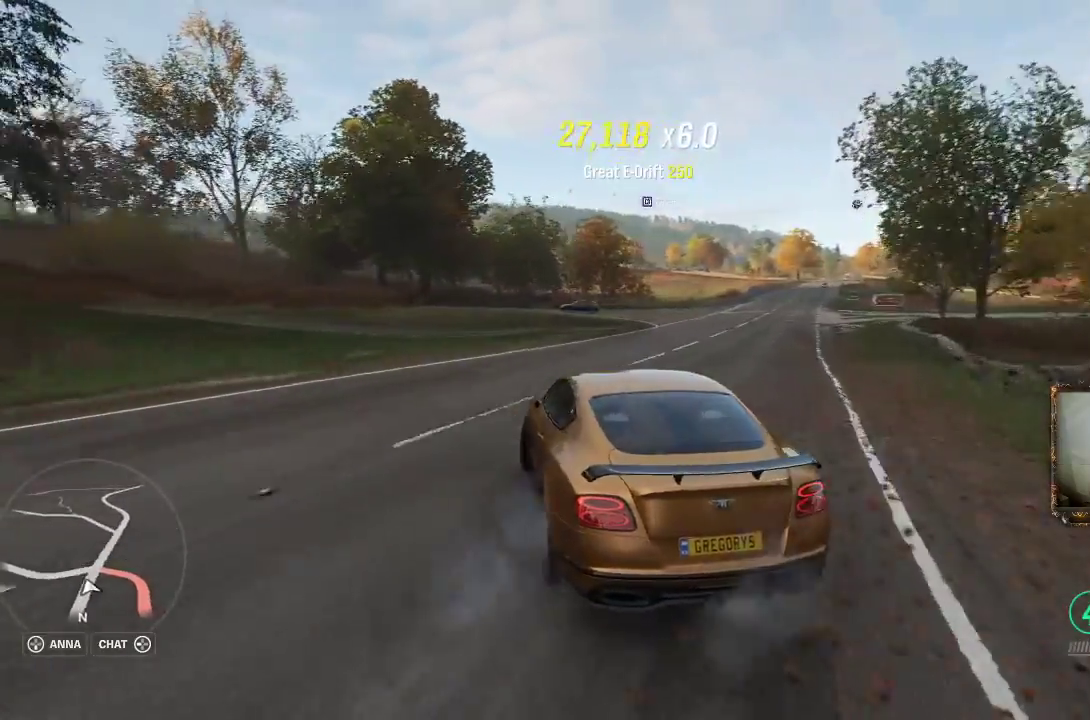
{"buttons": ["R2"], "left_stick": "right", "right_stick": "center", "events": []}
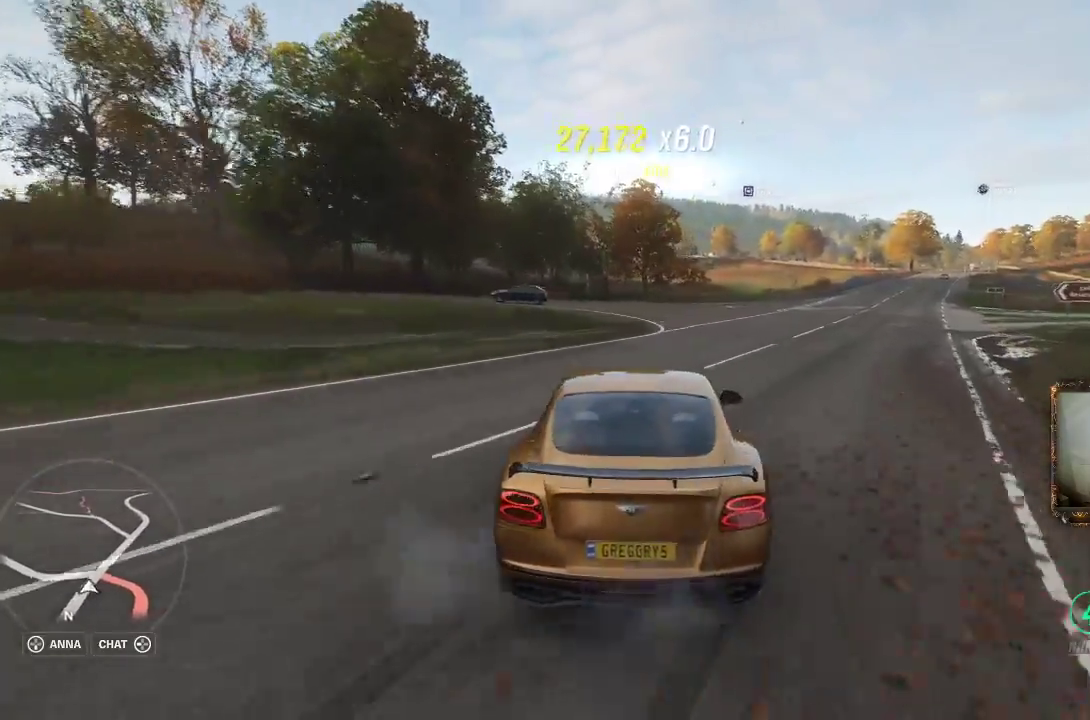
{"buttons": ["R2"], "left_stick": "left", "right_stick": "center", "events": [[400, "left_stick", "left"]]}
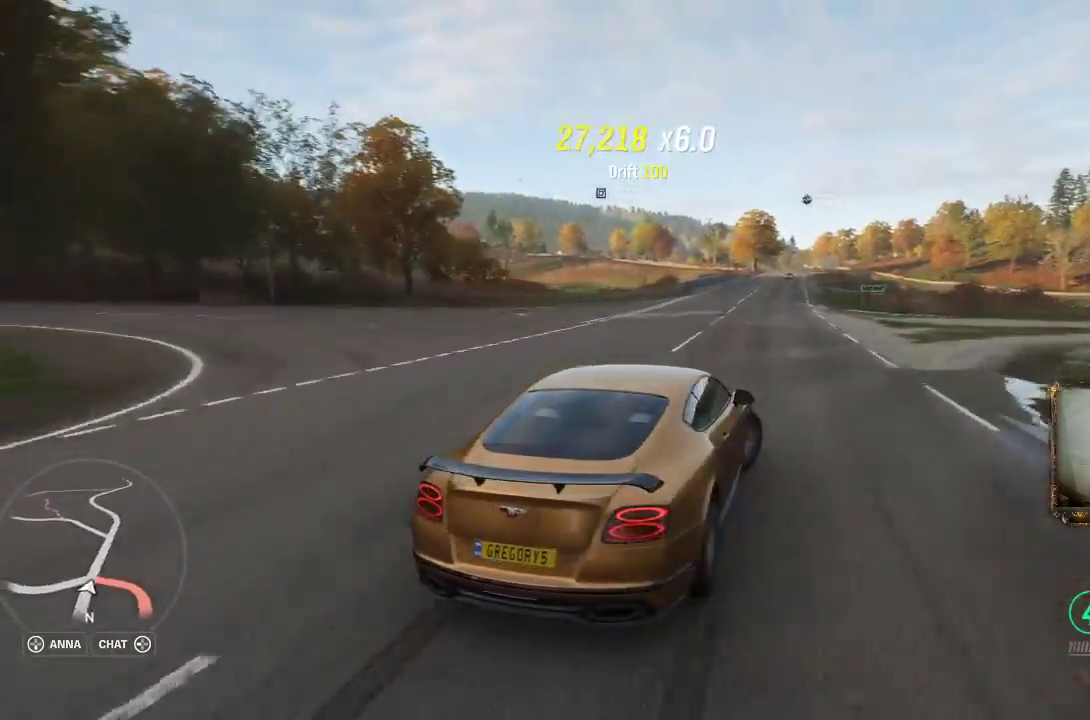
{"buttons": ["R2"], "left_stick": "left", "right_stick": "center", "events": []}
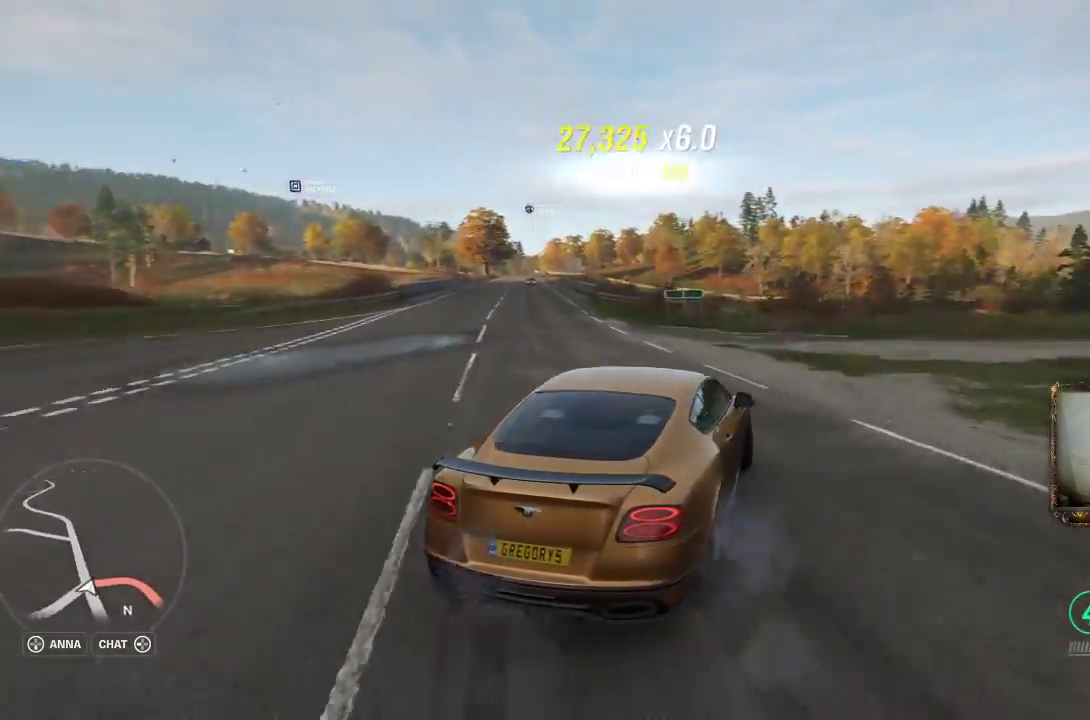
{"buttons": ["R2"], "left_stick": "left", "right_stick": "center", "events": []}
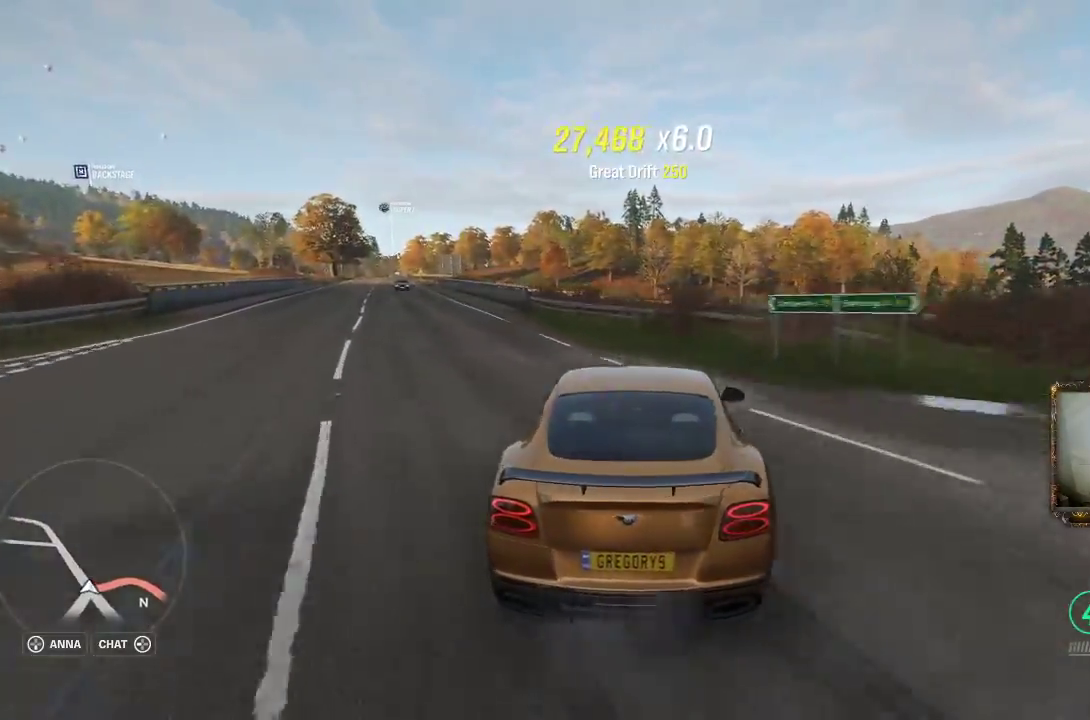
{"buttons": ["L2"], "left_stick": "center", "right_stick": "center", "events": [[17, "R2", "up"], [150, "L2", "down"], [167, "left_stick", "right"], [267, "left_stick", "center"], [350, "left_stick", "left"], [500, "left_stick", "center"]]}
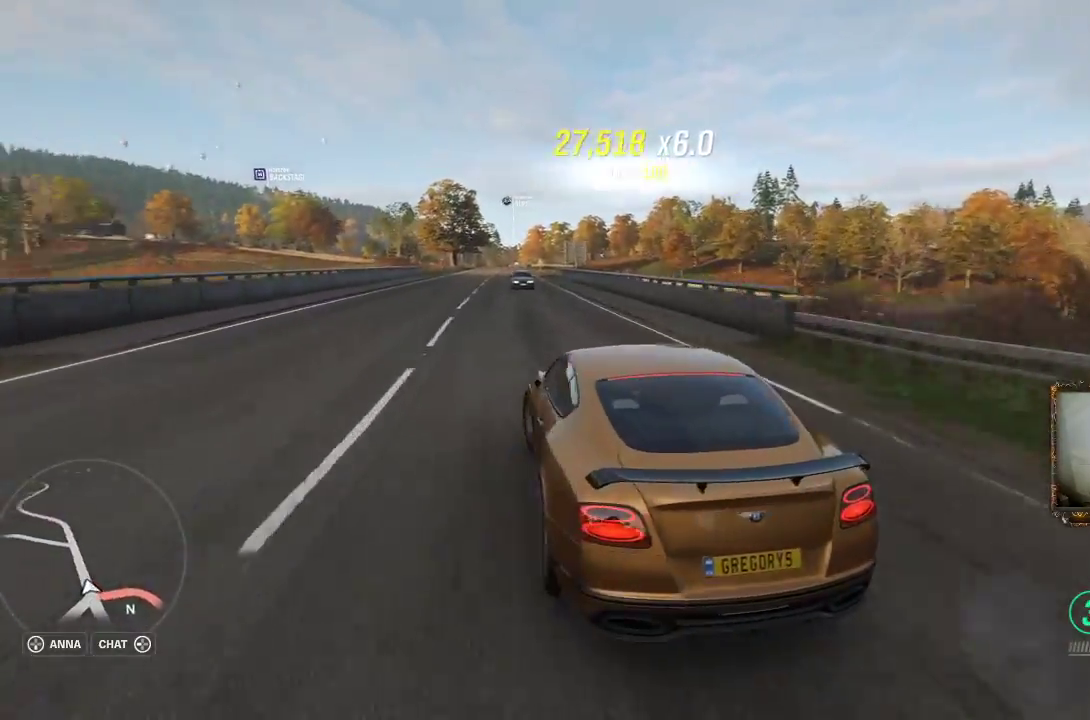
{"buttons": ["L2", "L3"], "left_stick": "right", "right_stick": "center", "events": [[267, "left_stick", "left"], [367, "left_stick", "center"], [417, "left_stick", "right"], [483, "L3", "down"]]}
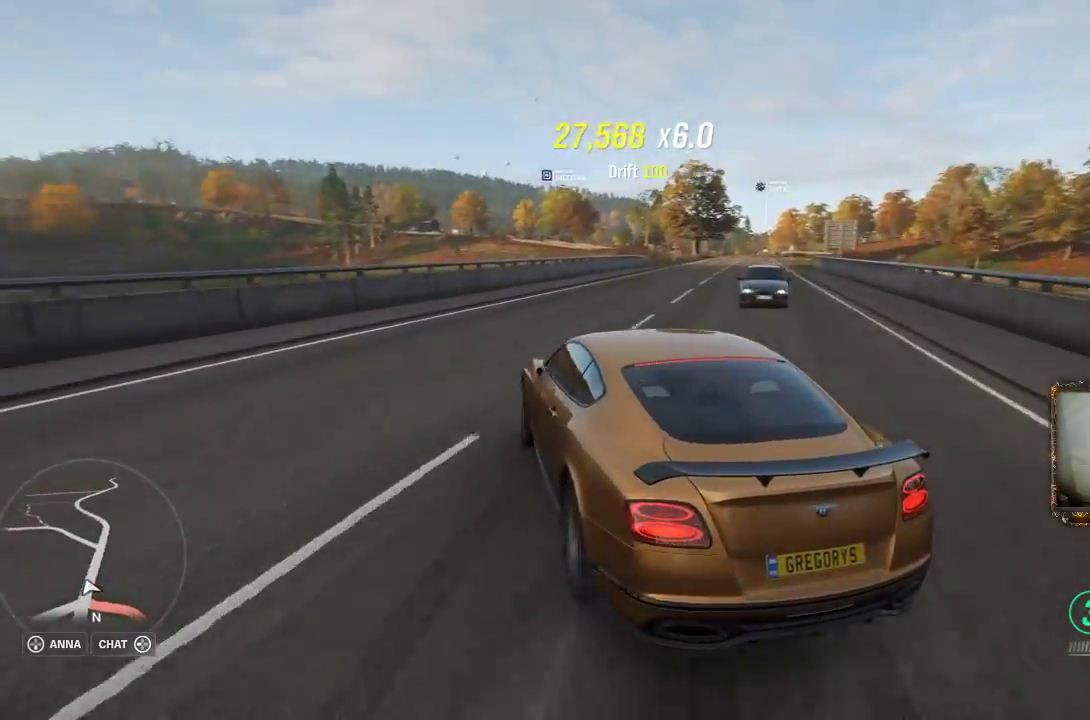
{"buttons": ["L2", "L3"], "left_stick": "right", "right_stick": "center", "events": []}
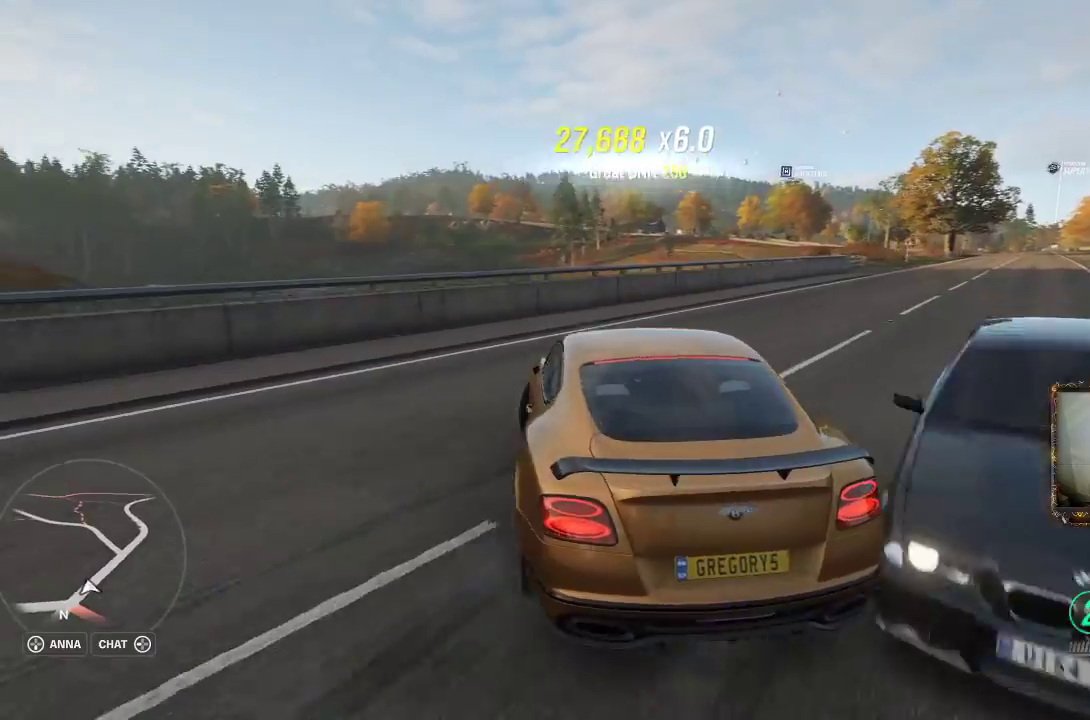
{"buttons": ["L2", "L3"], "left_stick": "right", "right_stick": "center", "events": []}
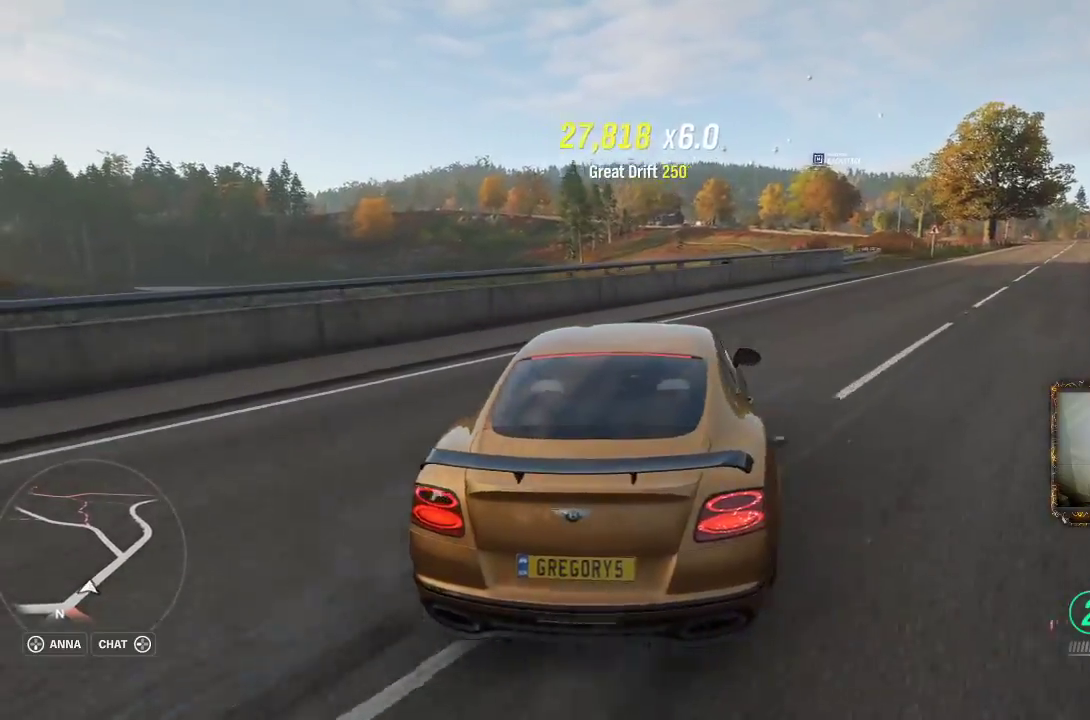
{"buttons": ["R2"], "left_stick": "left", "right_stick": "center", "events": [[67, "R2", "down"], [117, "L2", "up"], [167, "left_stick", "left"], [217, "L3", "up"]]}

======

## Prompt
Word for word, set down every line of the records above, and leave the pictures out.

## Task solution
{"buttons": ["R2"], "left_stick": "right", "right_stick": "center", "events": []}
{"buttons": ["R2"], "left_stick": "left", "right_stick": "center", "events": [[400, "left_stick", "left"]]}
{"buttons": ["R2"], "left_stick": "left", "right_stick": "center", "events": []}
{"buttons": ["R2"], "left_stick": "left", "right_stick": "center", "events": []}
{"buttons": ["L2"], "left_stick": "center", "right_stick": "center", "events": [[17, "R2", "up"], [150, "L2", "down"], [167, "left_stick", "right"], [267, "left_stick", "center"], [350, "left_stick", "left"], [500, "left_stick", "center"]]}
{"buttons": ["L2", "L3"], "left_stick": "right", "right_stick": "center", "events": [[267, "left_stick", "left"], [367, "left_stick", "center"], [417, "left_stick", "right"], [483, "L3", "down"]]}
{"buttons": ["L2", "L3"], "left_stick": "right", "right_stick": "center", "events": []}
{"buttons": ["L2", "L3"], "left_stick": "right", "right_stick": "center", "events": []}
{"buttons": ["R2"], "left_stick": "left", "right_stick": "center", "events": [[67, "R2", "down"], [117, "L2", "up"], [167, "left_stick", "left"], [217, "L3", "up"]]}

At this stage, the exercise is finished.